TO DO: Set down the entries below word for word, from the line containing "Over which range" through the end of the entries, leaving out the pictures.

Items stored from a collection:
========

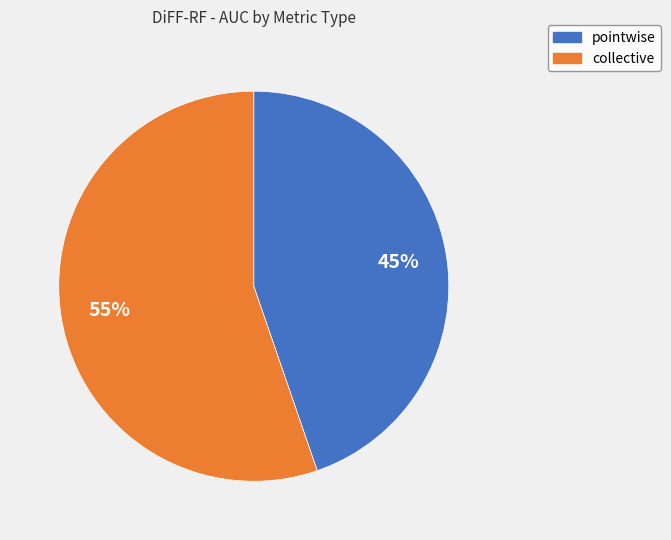

Do collective and pointwise together represent more than half of the pie?

Yes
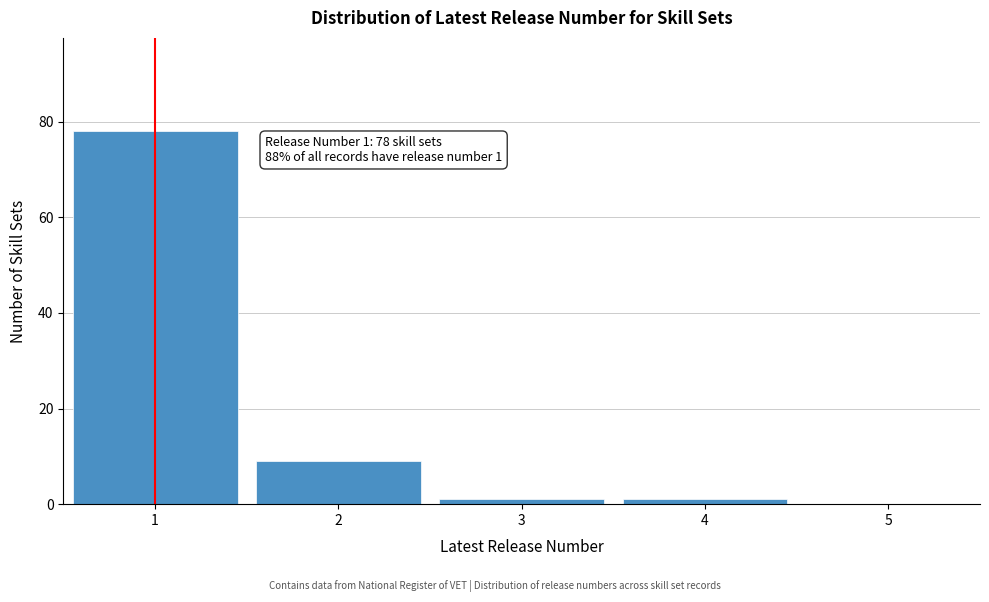

Over which range of the x-axis is the bar tallest?

0.5 to 1.5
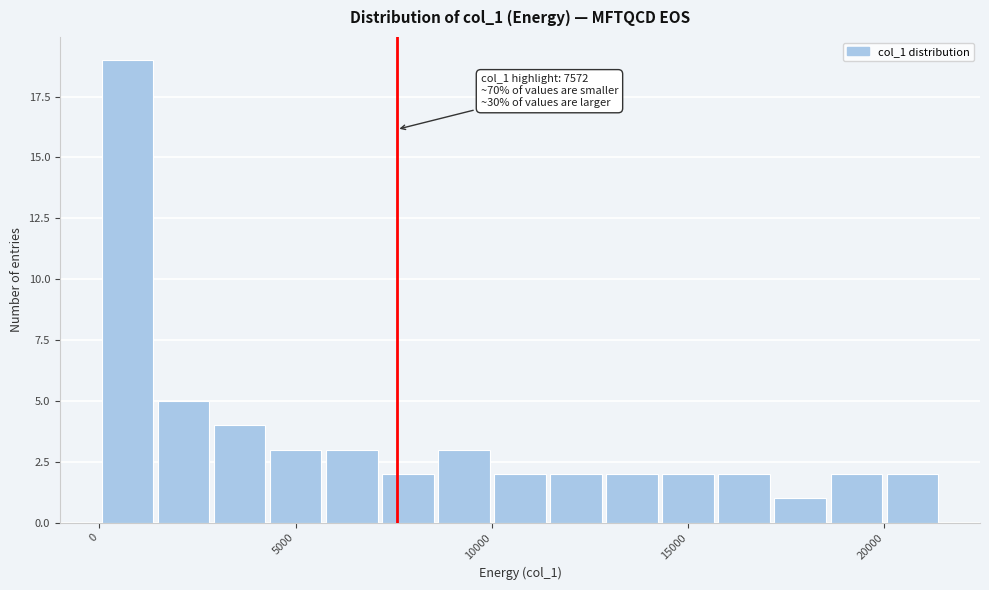

Read against the x-axis, roughly where is the centre of the tallest bar?

500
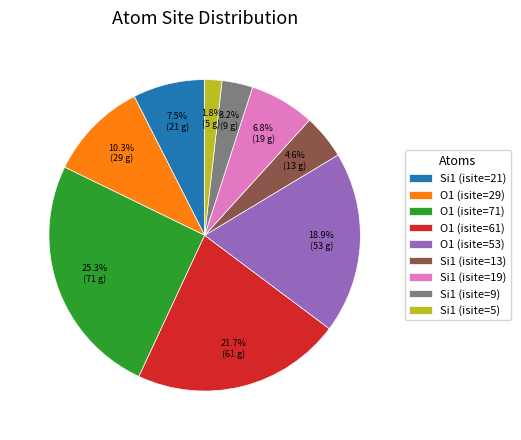

Which slice is the smallest?

Si1 (isite=5)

========

RESPONSE AREA:
Over which range of the x-axis is the bar tallest?

0.5 to 1.5

Read against the x-axis, roughly where is the centre of the tallest bar?

500

Which slice is the smallest?

Si1 (isite=5)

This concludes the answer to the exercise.